▸ What to work on: Copy out the text of every entry below word for word, leaving the pictures out of your answer.

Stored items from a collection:
-----

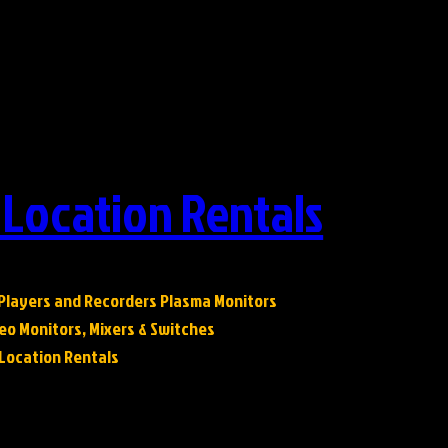
 Location Rentals
 Players and Recorders Plasma Monitors
eo Monitors, Mixers & Switches
& Location Rentals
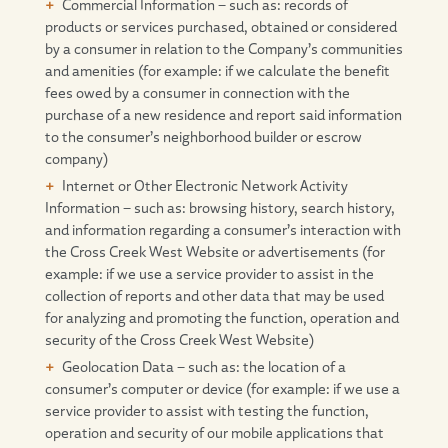
Commercial Information – such as: records of
products or services purchased, obtained or considered
by a consumer in relation to the Company’s communities
and amenities (for example: if we calculate the benefit
fees owed by a consumer in connection with the
purchase of a new residence and report said information
to the consumer’s neighborhood builder or escrow
company)
Internet or Other Electronic Network Activity
Information – such as: browsing history, search history,
and information regarding a consumer’s interaction with
the Cross Creek West Website or advertisements (for
example: if we use a service provider to assist in the
collection of reports and other data that may be used
for analyzing and promoting the function, operation and
security of the Cross Creek West Website)
Geolocation Data – such as: the location of a
consumer’s computer or device (for example: if we use a
service provider to assist with testing the function,
operation and security of our mobile applications that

-----

▸ Exercise output:
 Location Rentals
 Players and Recorders Plasma Monitors
eo Monitors, Mixers & Switches
& Location Rentals
Commercial Information – such as: records of
products or services purchased, obtained or considered
by a consumer in relation to the Company’s communities
and amenities (for example: if we calculate the benefit
fees owed by a consumer in connection with the
purchase of a new residence and report said information
to the consumer’s neighborhood builder or escrow
company)
Internet or Other Electronic Network Activity
Information – such as: browsing history, search history,
and information regarding a consumer’s interaction with
the Cross Creek West Website or advertisements (for
example: if we use a service provider to assist in the
collection of reports and other data that may be used
for analyzing and promoting the function, operation and
security of the Cross Creek West Website)
Geolocation Data – such as: the location of a
consumer’s computer or device (for example: if we use a
service provider to assist with testing the function,
operation and security of our mobile applications that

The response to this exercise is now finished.